The name of the vibrator in Babwawawa’s side table isn’t “Selfie,” it’s Bwadwee!
Barbara Walters still does her 10 Most Fascinating People list and everyone on it is usually the direct opposite of fascinating and that includes Bradley Cooper. But now I know why Babwa put B. Coop on her list. She just wanted to let him know in person that she’d fuck him until they were both suffering from severe dehydration, and even then, she’d hook them both up to IVs and fuck on him some more. Those who say that Babwa is no longer the hard-hitting serious journalist she once was need to slather their words with KY and eat them hard. Babwa is still hard-hitting, meaning she wants to hit B. Coop’s ass hard. During their interview, Babwa let B. Coop know that he’s vewwy vewwy scwewable.
Babwa: “I could just sit and stare at you, but that would take too much time. But I, I find you very screwable.”
B. Coop: “Thank you. I think that I’ve grown to stop thinking about it. … But sometimes I feel better than others. Yeah, I think it has a lot to do with feeling comfortable with yourself. And I know that I’m more comfortable with myself than I’ve ever been in my life, so maybe that makes me more attractive.”

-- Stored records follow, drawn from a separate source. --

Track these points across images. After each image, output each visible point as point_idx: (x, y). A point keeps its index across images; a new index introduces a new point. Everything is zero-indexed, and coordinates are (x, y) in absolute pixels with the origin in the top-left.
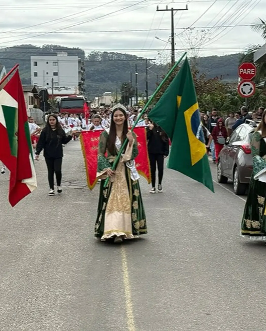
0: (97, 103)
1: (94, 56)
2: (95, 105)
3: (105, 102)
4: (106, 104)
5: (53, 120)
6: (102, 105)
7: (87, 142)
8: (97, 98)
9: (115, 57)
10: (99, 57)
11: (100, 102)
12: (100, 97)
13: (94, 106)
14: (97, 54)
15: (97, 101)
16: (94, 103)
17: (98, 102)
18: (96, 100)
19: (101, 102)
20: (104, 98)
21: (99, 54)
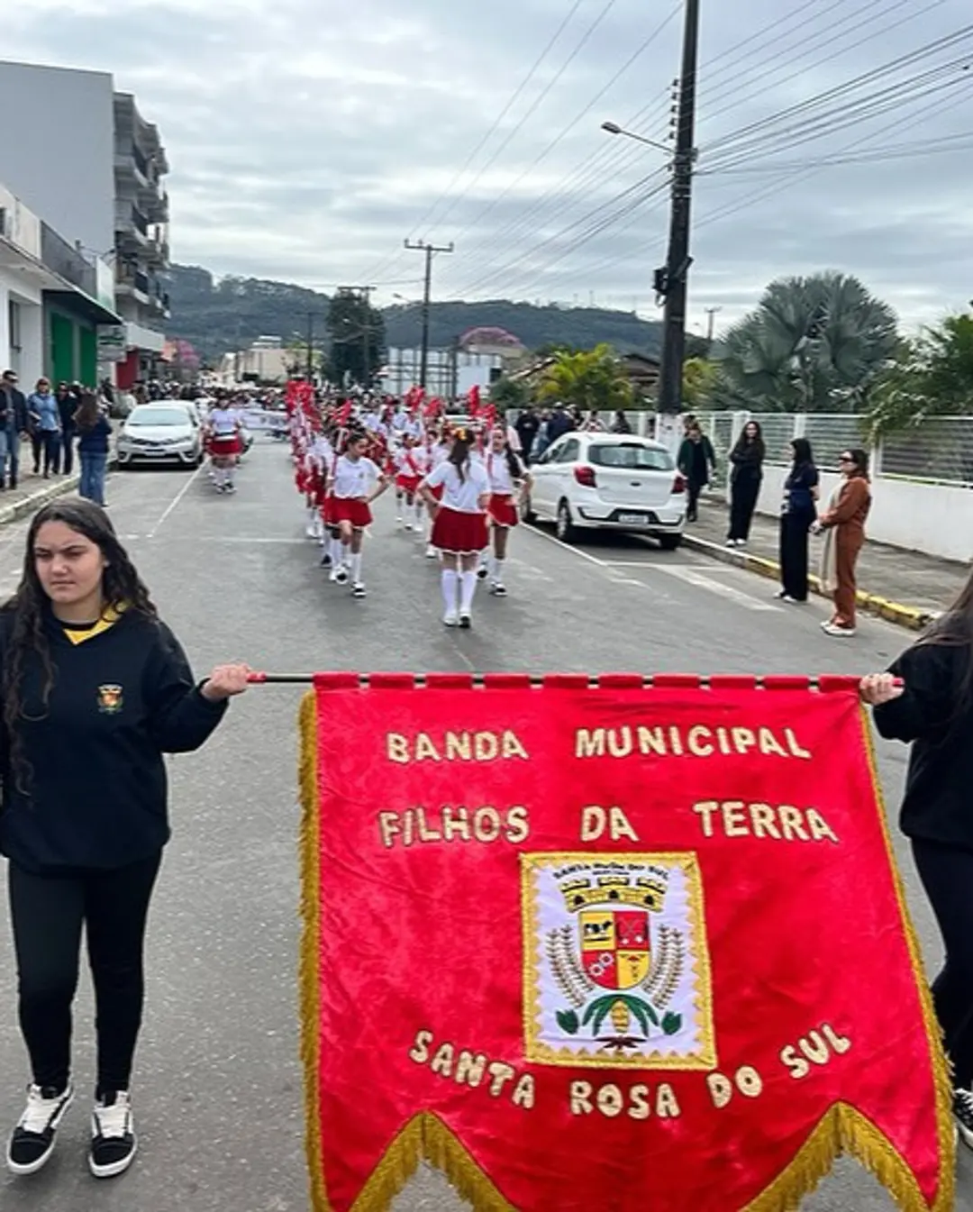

Barbara Walters has done a lot in life, but I see that she still has goals and one of those goals is to be a late-in-life beard. Get that contract, Babwa! But really, Barbara Walters has only won one Peabody in her entire career, which is crazy. But I’m sure she’ll get another one for her interview with B. Coop. Because it takes a special gift to make Bradley Cooper melt into a puddle of embarrassment while thinking about how the legendary journalist in front of him wants to sit on his face and wide until she’s waw.